[Collected data entries]
────────────────
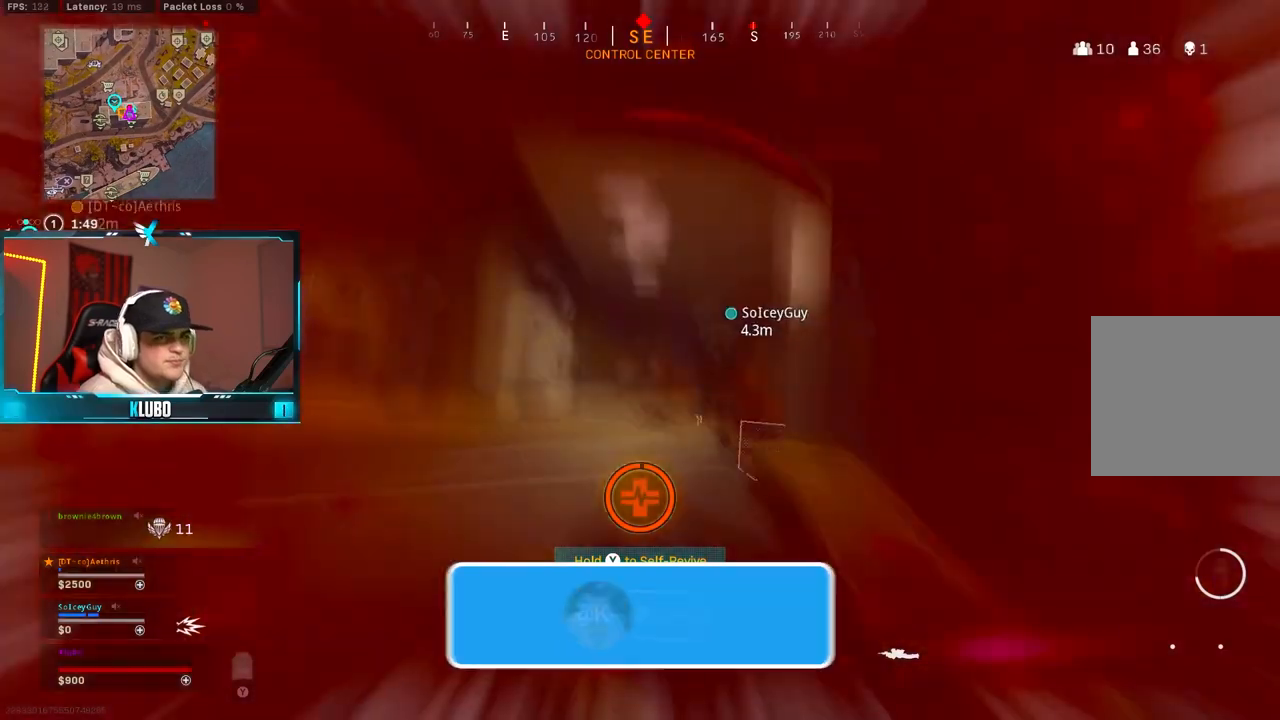
{"buttons": ["Y"], "left_stick": "center", "right_stick": "center", "button_events": []}
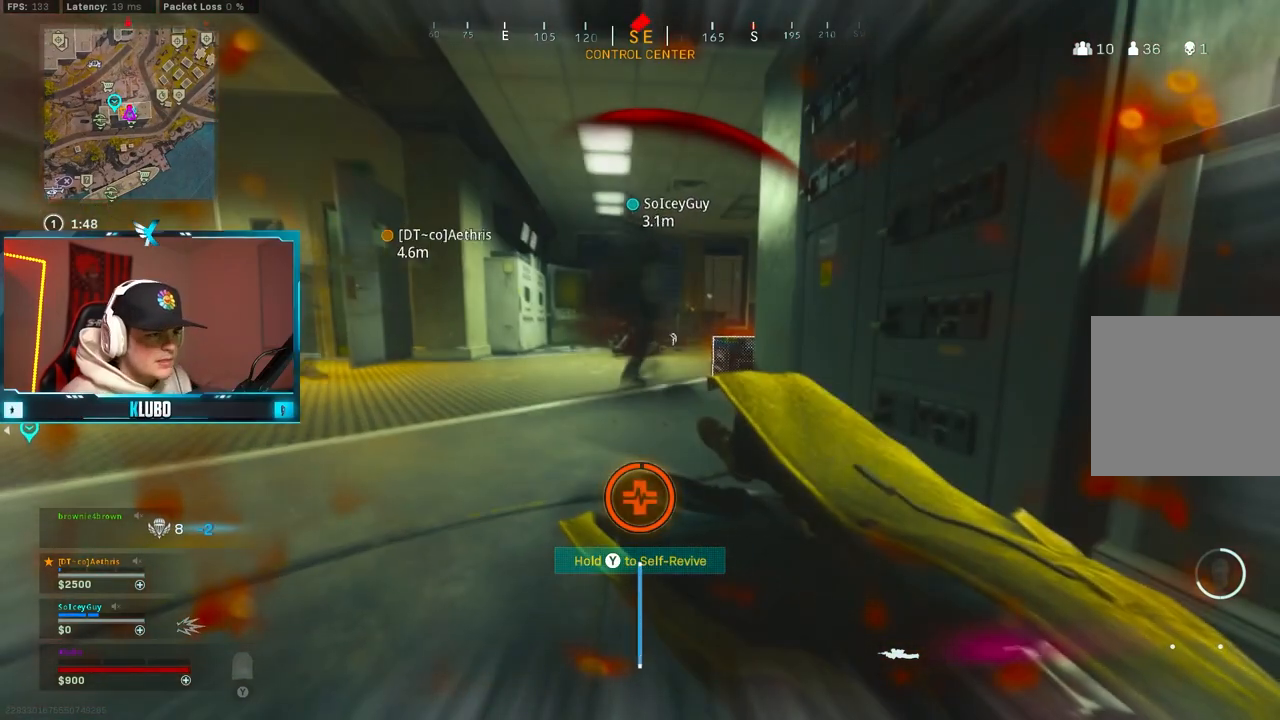
{"buttons": ["Y"], "left_stick": "center", "right_stick": "center", "button_events": []}
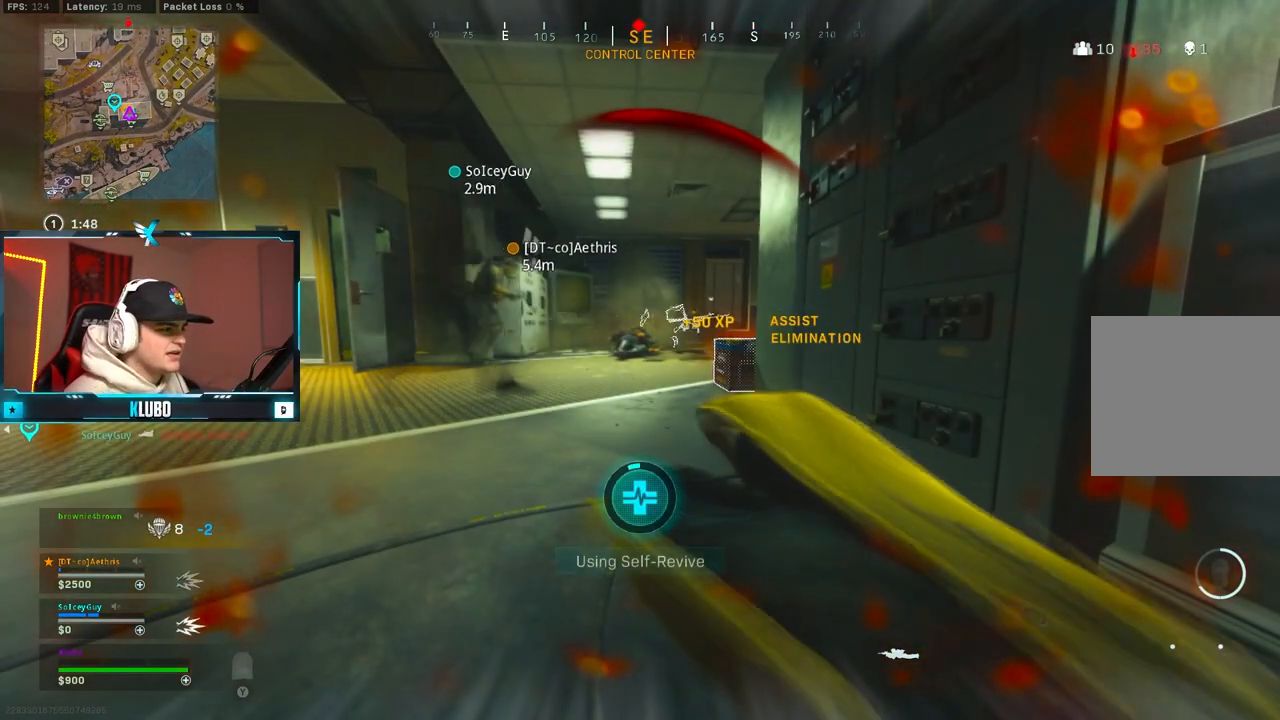
{"buttons": ["Y"], "left_stick": "center", "right_stick": "center", "button_events": []}
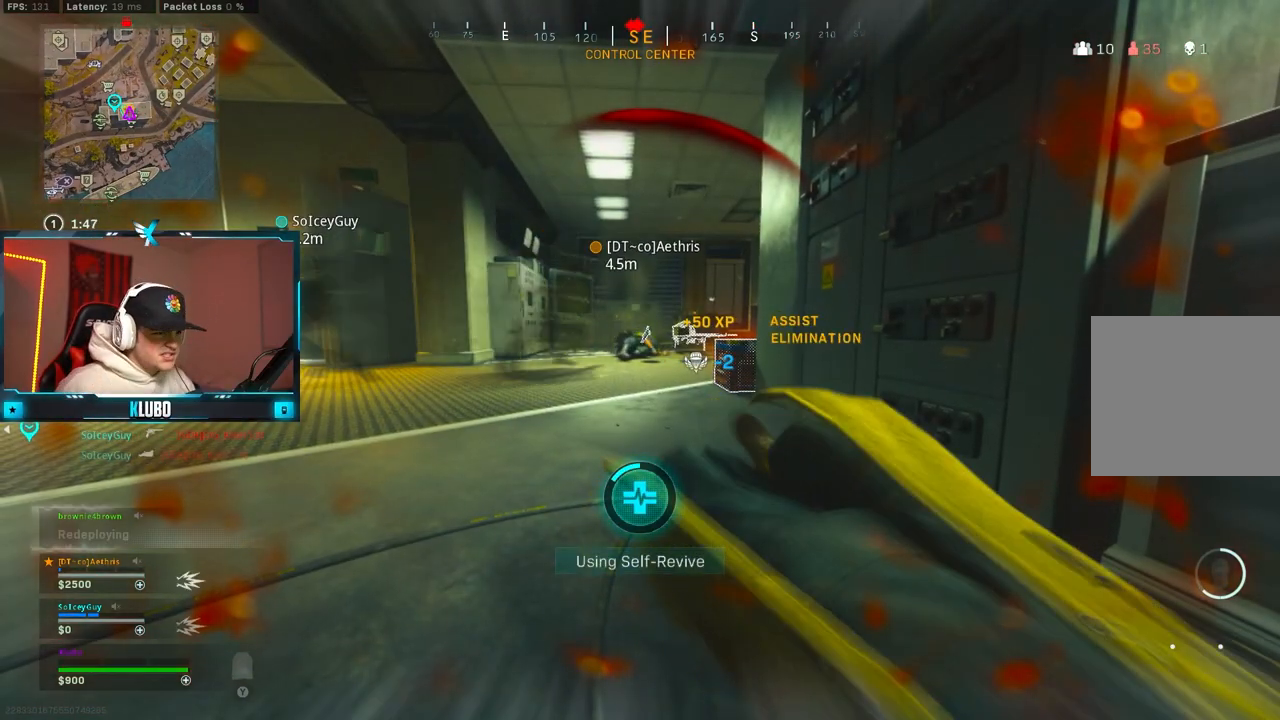
{"buttons": ["Y"], "left_stick": "center", "right_stick": "center", "button_events": []}
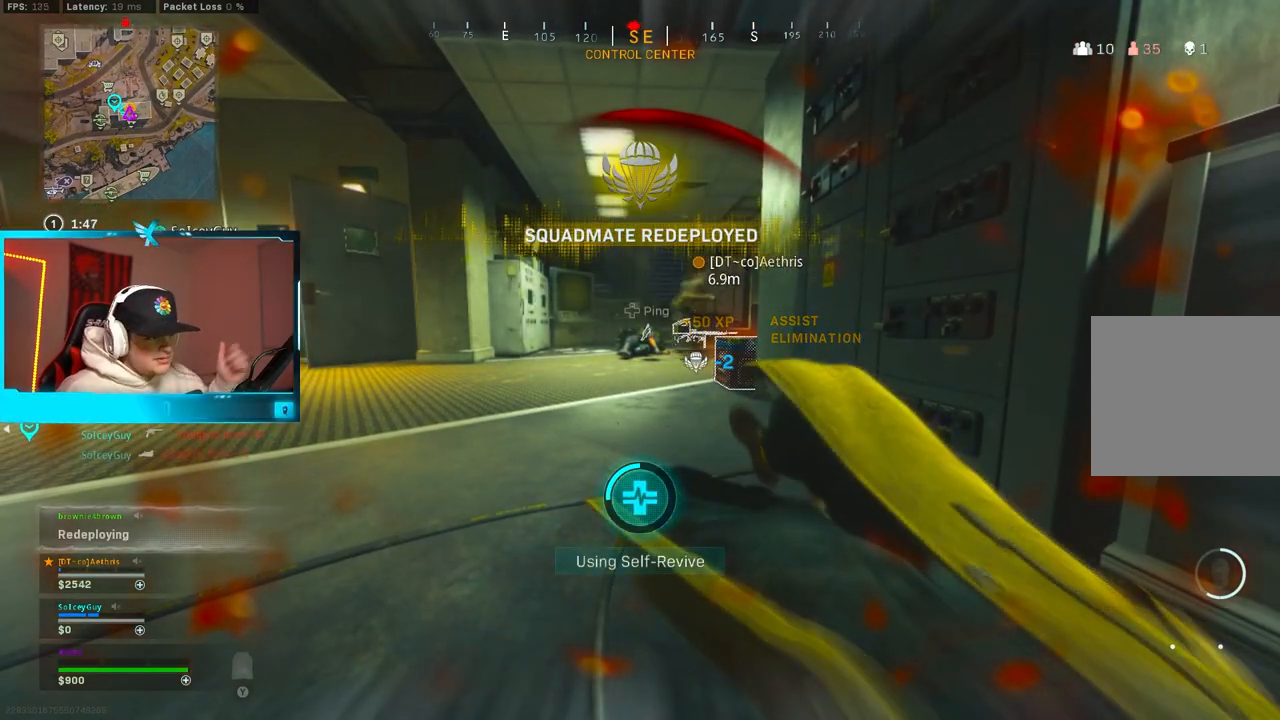
{"buttons": ["Y"], "left_stick": "center", "right_stick": "center", "button_events": []}
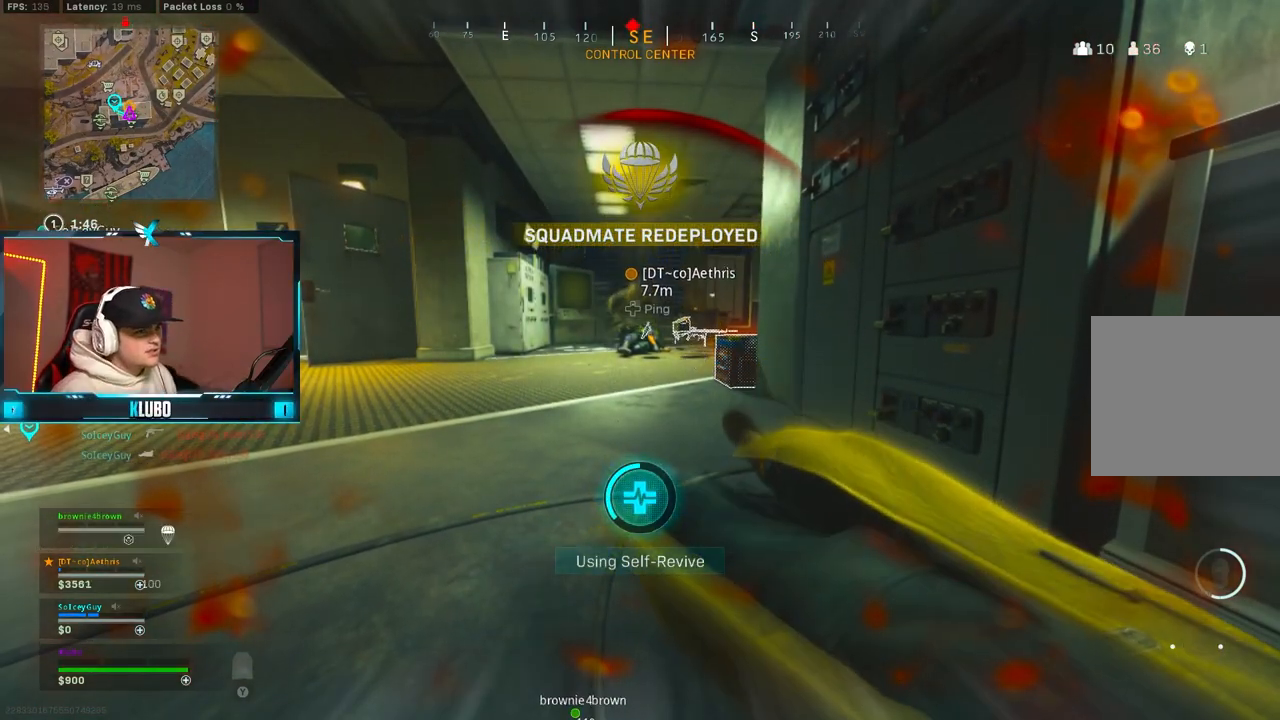
{"buttons": ["Y"], "left_stick": "center", "right_stick": "center", "button_events": []}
────────────────
▸ **What is required**:
Set down every record above exactly as it stands, but skip the pictures.

▸ **Answer below**:
{"buttons": ["Y"], "left_stick": "center", "right_stick": "center", "button_events": []}
{"buttons": ["Y"], "left_stick": "center", "right_stick": "center", "button_events": []}
{"buttons": ["Y"], "left_stick": "center", "right_stick": "center", "button_events": []}
{"buttons": ["Y"], "left_stick": "center", "right_stick": "center", "button_events": []}
{"buttons": ["Y"], "left_stick": "center", "right_stick": "center", "button_events": []}
{"buttons": ["Y"], "left_stick": "center", "right_stick": "center", "button_events": []}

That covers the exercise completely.